After the Korean War, the Washington-Beijing conflict kept escalating. Mao manufactured one international crisis after another to further his own revolutionary agenda at home and to export revolution abroad. Immediately after the Geneva Accord ended the first Indochina war, Mao launched the “Liberating Taiwan Campaign,” attacking the offshore islands of Quemoy and Matsu held by Taiwan’s Chinese Nationalist Party (KMT). The Eisenhower Administration prepared the American people for the possible use of nuclear weapons in case Mao’s People’s Liberation Army attempted to conquer the territory held by the KMT. Moscow, however, promptly stood up to warn Washington that the Soviet Union would retaliate in kind if China were attacked by nuclear weapons. Thereafter, Beijing started its own nuclear program, and Moscow promised its support by providing a sample nuclear bomb. At the 1957 Moscow Conference of Communist and Workers’ Parties, Mao challenged the Kremlin’s new foreign policy line of peaceful co-existence and peaceful competition with the West by advocating continuing revolution. He even stated that a future nuclear war might kill half the world’s population, but socialism would prevail thereafter.
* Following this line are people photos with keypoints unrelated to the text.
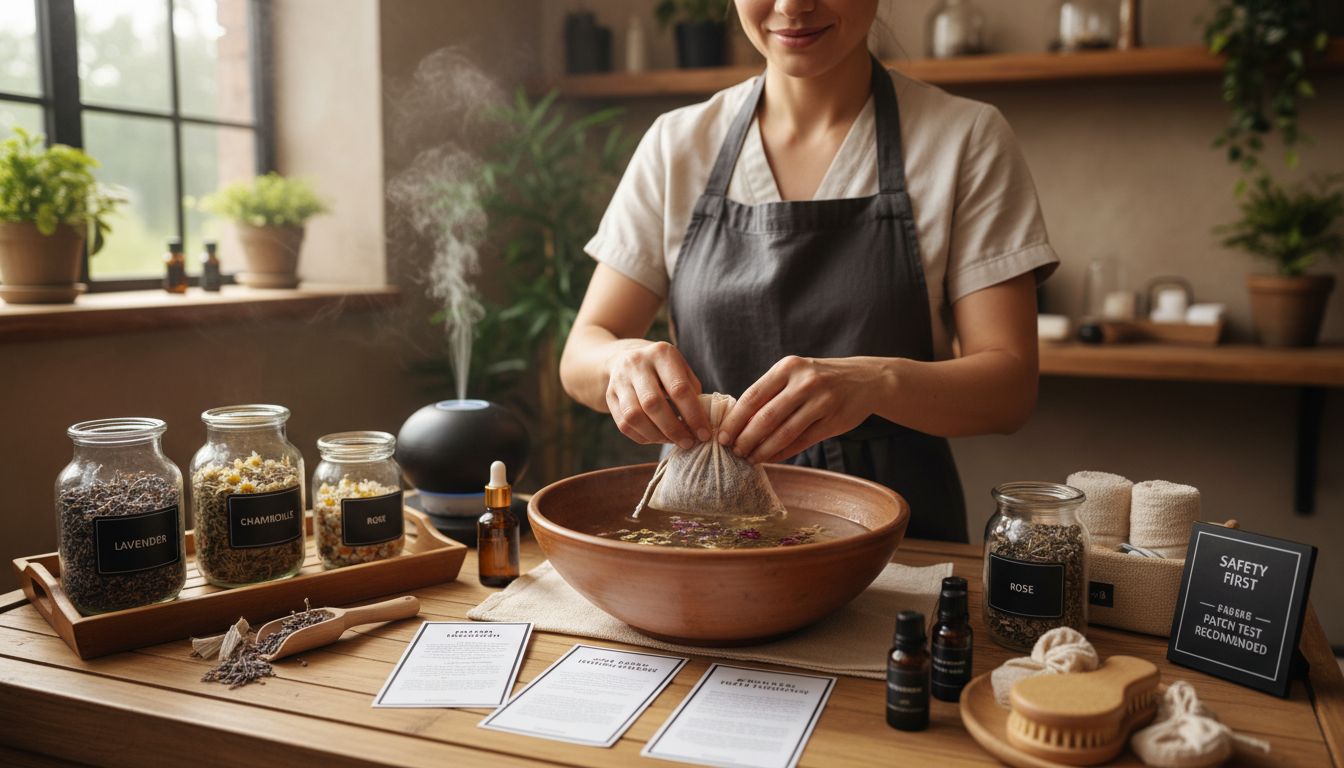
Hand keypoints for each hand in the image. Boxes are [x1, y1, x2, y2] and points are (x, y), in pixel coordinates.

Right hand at [604, 341, 711, 449]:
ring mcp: (620, 379)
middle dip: (673, 429)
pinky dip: (643, 437)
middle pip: (653, 404)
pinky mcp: (609, 396)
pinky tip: (657, 438)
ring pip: (634, 416)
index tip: (704, 434)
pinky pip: (624, 424)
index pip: (678, 389)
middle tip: (688, 443)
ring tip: (673, 441)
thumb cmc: (665, 370)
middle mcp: (637, 363)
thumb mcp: (682, 370)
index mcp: (661, 353)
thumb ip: (693, 393)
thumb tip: (701, 425)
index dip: (693, 415)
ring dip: (656, 436)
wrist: (628, 358)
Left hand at [717, 356, 889, 463]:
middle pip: (766, 417)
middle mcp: (805, 382)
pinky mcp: (834, 422)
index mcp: (788, 367)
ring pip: (784, 433)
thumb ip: (770, 392)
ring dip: (763, 450)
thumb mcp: (795, 373)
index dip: (735, 420)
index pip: (753, 396)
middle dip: (746, 438)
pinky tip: (771, 459)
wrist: (866, 379)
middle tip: (734, 452)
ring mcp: (822, 402)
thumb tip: (736, 422)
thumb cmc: (819, 378)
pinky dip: (782, 453)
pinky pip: (802, 442)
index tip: (722, 436)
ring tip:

While Khrushchev was preparing for his US visit, Mao manufactured the second Taiwan Straits crisis by attacking two offshore islands again in 1958. Washington threatened to use nuclear warheads, and Moscow came to Beijing’s assistance again, although Mao did not inform Khrushchev of his action in advance. Mao in fact had no intention to clash with the Americans militarily at all; he provoked the crisis to make a statement against the Soviet policy of détente ahead of Khrushchev’s planned visit to Camp David. Not long after the Sino-Soviet alliance unraveled, and Moscow reneged on its promise to provide technical support in the Chinese effort to build a nuclear bomb. The Chinese nuclear program continued without Soviet support, and it succeeded a few years later in 1964. With the Vietnam War escalation and US bombing of North Vietnam, China stepped up its commitment to Ho Chi-min’s cause by sending many AAA units to engage the American bombers. Thanks, at least in part, to Chinese involvement, America lost the Vietnam War. However, the loss of South Vietnam did not trigger any “domino” to fall; instead, just a few short years after the last Americans left Saigon, the Hanoi-Beijing conflict erupted, leading to the Sino-Vietnamese border war in 1979. Could Washington have done better to take advantage of internal conflict within the Eastern bloc and to avoid costly war in Vietnam in the first place?

Bearing all this in mind, what could Washington learn from the recent past so that it would deal with the Chinese and North Koreans more intelligently? First of all, Washington has to understand the nature of the Pyongyang regime, and to learn to live with its unpredictable and provocative behavior, as unpleasant as that might be. The Beijing regime in the Mao years was far more dangerous and menacing than the Pyongyang regime today, and it became a nuclear power after 1964, while its armed force was engaged in a combat situation fighting against the Americans in Vietnam. If that kind of regime in Beijing did not present an existential threat to the US then a nuclear North Korea would not present such a threat either. Washington’s hardline approach and hostility toward Beijing over a period of more than 20 years only strengthened the PRC’s resolve to continue its radical revolution and to acquire its own nuclear bomb. On the contrary, the Sino-American rapprochement in early 1970s led to Deng Xiaoping’s visit to the US in 1979. A sweeping “reform and openness” program followed, which transformed China in the last three decades. Given the Chinese experience in the recent past, the Trump White House’s policy of threatening the use of force would likely be counterproductive; the pronouncement of “the age of strategic patience is over” may be premature.